● **課題 1**: 新人採用についての文章で、筆者が司法修習をした時の研修期間はどれだけか。
● **課題 2**: 新人採用についての文章から、「新人を採用するということは、」から「例えば、私たち弁護士の世界。」までを、その語句も含めて一字も変えずに書き写せ。

新人を採用するということは、全く「使えない」人材を「使える」ように、時間と費用と労力をかけて育てることを意味しています。

 それが嫌なら新人など採用しなければよい。

しかし、それを繰り返していたら、新人は全く育たなくなってしまい、それでは社会としての持続性がなくなりますね。

ですから、私たちの職場は、新人を意欲的に採用して、彼らを育て、その職場の組織と社会を、持続的に発展可能なものにしていこうとしているのです。

 そうした観点に立ったとき、新人にたくさんの費用を投下するのは当たり前のことです。

 そうして新人にたくさんの費用をかけると、めぐりめぐっていいことがありますよ。

 例えば、私たち弁護士の世界。

 私たち弁護士は、司法試験に合格した後、「司法修習」という見習い期間で研修をして過ごします。従前は2年、私の時で1年半、現在も1年の研修期間があります。

 私が司法修習をした時代は、私たち司法修習生は国家公務員扱いで、国から給与が支給されていました。見習いの、実務的にはなんの役にも立っていない人間に、国が何百人分もの給与を支給していたのです。

 ですが、その投下費用は無駄だったのでしょうか?

● **記録資料**:
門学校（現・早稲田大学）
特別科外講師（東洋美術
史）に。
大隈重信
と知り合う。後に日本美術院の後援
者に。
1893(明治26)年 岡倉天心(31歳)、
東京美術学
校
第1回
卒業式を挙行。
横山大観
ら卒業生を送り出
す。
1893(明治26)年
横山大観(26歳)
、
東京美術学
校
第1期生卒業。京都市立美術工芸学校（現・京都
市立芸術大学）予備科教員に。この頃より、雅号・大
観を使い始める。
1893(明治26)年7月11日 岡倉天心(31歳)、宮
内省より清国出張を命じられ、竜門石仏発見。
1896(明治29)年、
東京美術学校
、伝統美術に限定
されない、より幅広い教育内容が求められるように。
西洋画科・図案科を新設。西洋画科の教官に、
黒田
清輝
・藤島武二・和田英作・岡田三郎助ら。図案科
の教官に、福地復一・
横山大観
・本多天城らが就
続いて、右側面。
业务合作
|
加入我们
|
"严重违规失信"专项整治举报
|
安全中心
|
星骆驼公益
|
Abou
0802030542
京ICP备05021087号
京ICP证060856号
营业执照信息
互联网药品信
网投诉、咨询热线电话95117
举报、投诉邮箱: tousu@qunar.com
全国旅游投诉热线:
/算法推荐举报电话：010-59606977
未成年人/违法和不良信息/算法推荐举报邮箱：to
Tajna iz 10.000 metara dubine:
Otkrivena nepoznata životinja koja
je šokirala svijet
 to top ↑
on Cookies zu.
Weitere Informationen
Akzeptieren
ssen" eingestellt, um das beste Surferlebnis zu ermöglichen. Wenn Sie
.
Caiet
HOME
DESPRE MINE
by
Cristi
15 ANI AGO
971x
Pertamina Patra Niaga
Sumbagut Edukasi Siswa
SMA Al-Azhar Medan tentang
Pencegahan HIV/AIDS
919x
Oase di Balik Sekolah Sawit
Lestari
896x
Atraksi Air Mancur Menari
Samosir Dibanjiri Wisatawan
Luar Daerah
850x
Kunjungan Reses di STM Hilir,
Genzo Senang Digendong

● **解答欄 1**: 1年半。

● **解答欄 2**:
新人を採用するということは、全く「使えない」人材を「使える」ように、時間と費用と労力をかけて育てることを意味しています。

 それが嫌なら新人など採用しなければよい。

しかし、それを繰り返していたら、新人は全く育たなくなってしまい、それでは社会としての持続性がなくなりますね。

ですから、私たちの職場は、新人を意欲的に採用して、彼らを育て、その職場の組織と社会を、持続的に発展可能なものにしていこうとしているのです。

 そうした観点に立ったとき、新人にたくさんの費用を投下するのは当たり前のことです。

 そうして新人にたくさんの費用をかけると、めぐりめぐっていいことがありますよ。

 例えば、私たち弁護士の世界。